Roiders can by pass all this. Except the health part (and IMHO they do not look good)
@Jim, I agree with many of your points, but “80% nutrition” is absolutely incorrect imo. Unless a low body fat percentage is important, nutrition / training is fifty / fifty. Otherwise, training is much more important than nutrition.
Honestly, I have to say that I have long thought that nutrition is very important, after 40 years of dedicated training, I am aware that this is not true.
This.
I’ve been orbiting at about 165 lbs on regular, IBM of 22.5 for a few years now. My calorie intake is ‘only’ 1600-1800 kcal, with a visible twopack and during summer a fourpack, 2-3 square meals per day, eating everything, no special diet and supplements.
‘Science’ would say I am being malnourished, but I feel much better than when over-ate it with 2000+ calories. Not to mention I got lard on my gut when undertook a muscle-mass program few years ago combined with a mass gainer and whey, and got no special size in my arms during those few months. People have different needs for calorie intake even at similar body types, and our own bodies with themselves adjust to it over time.

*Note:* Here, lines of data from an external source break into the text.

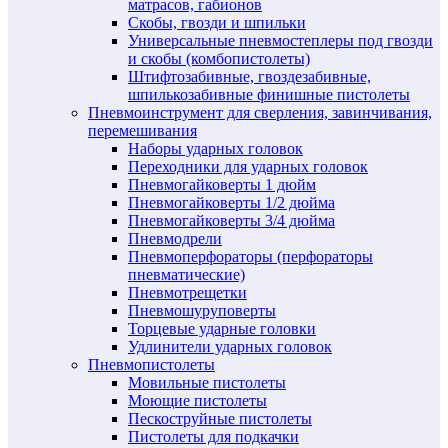
матрасов, габионов
Скобы, гвозди и шпильки
Универсальные пневмостеплеры под гвозди
и скобы (комбопистолеты)
Штифтозабивные, гвоздезабивные,
шпилькозабивные финишные пистолеты
Пневмоинструмент для сверления, завинчивания,
перемешивания
Наборы ударных головок
Переходники для ударных головок
Пневмогайковерты 1 дюйм
Пневмогайковерты 1/2 дюйма
Пневмогайковерты 3/4 дюйма
Пневмодрели
Пневмоперфораторы (перфораторы
пневматические)
Пневмотрещетки
Пневмошуруповерты
Торцевые ударные головки
Удлинители ударных головок
Пневмопистолеты
Мовильные пистолеты
Моющие пистолеты
Пескоструйные пистолеты
Пистолеты для подкачки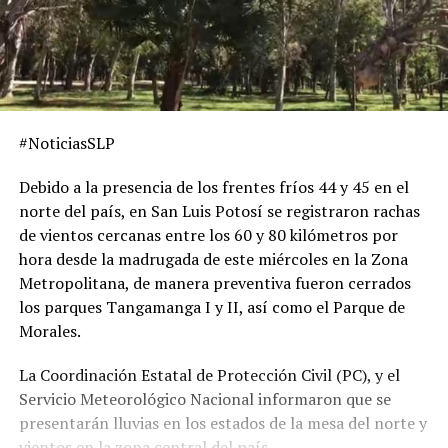
#NoticiasSLP
Debido a la presencia de los frentes fríos 44 y 45 en el
norte del país, en San Luis Potosí se registraron rachas
de vientos cercanas entre los 60 y 80 kilómetros por
hora desde la madrugada de este miércoles en la Zona
Metropolitana, de manera preventiva fueron cerrados
los parques Tangamanga I y II, así como el Parque de
Morales.
La Coordinación Estatal de Protección Civil (PC), y el
Servicio Meteorológico Nacional informaron que se
presentarán lluvias en los estados de la mesa del norte y
vientos en la zona central del país.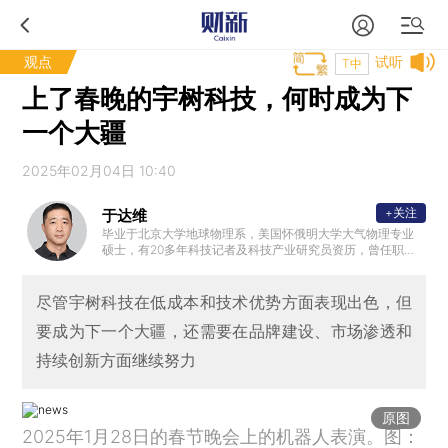
观点
试听
T中
上了春晚的宇树科技，何时成为下
一个大疆
2025年02月04日 10:40
+关注
于达维
毕业于北京大学地球物理系，美国怀俄明大学大气物理专业
硕士，有20多年科技记者及科技产业研究员资历，曾任职《
瞭望东方周刊》《财新周刊》和财新智库，现为独立撰稿人
。
尽管宇树科技在低成本和技术优势方面表现出色，但
要成为下一个大疆，还需要在品牌建设、市场渗透和
持续创新方面继续努力
原图
2025年1月28日的春节晚会上的机器人表演。图：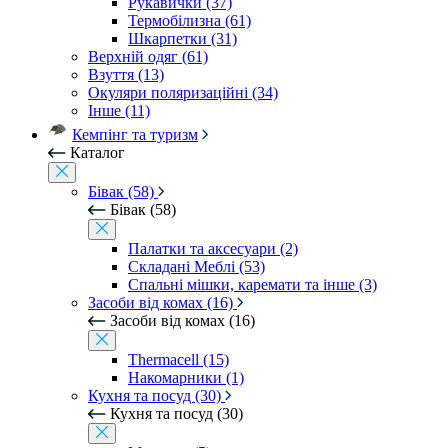
Рукавички (37)
Термобілизна (61)
Шкарпетки (31)
Верхній одяг (61)
Взуття (13)
Окуляри поляризаційні (34)
Інше (11)
Кемпінг та туризм
Каталог
Бівак (58)
Бівак (58)
Палатки та аксесуари (2)
Складані Меблі (53)
Спальні мішки, каремати та інше (3)
Засоби від комах (16)
Засоби від комах (16)
Thermacell (15)
Накомарники (1)
Кухня та посуд (30)
Кухня та посуд (30)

The summary of the article is spot on.
Bodybuilding aside, i suffered a stroke at the age of 24 (now 42), during my recovery i utilized partial reps and static holds with good effect. Ive also found limiting ROM (but still an “effective” ROM) and static holds in different positions of certain exercises have helped with working around various injuries (for me thats a shoulder impingement and 3 herniated discs in my low back).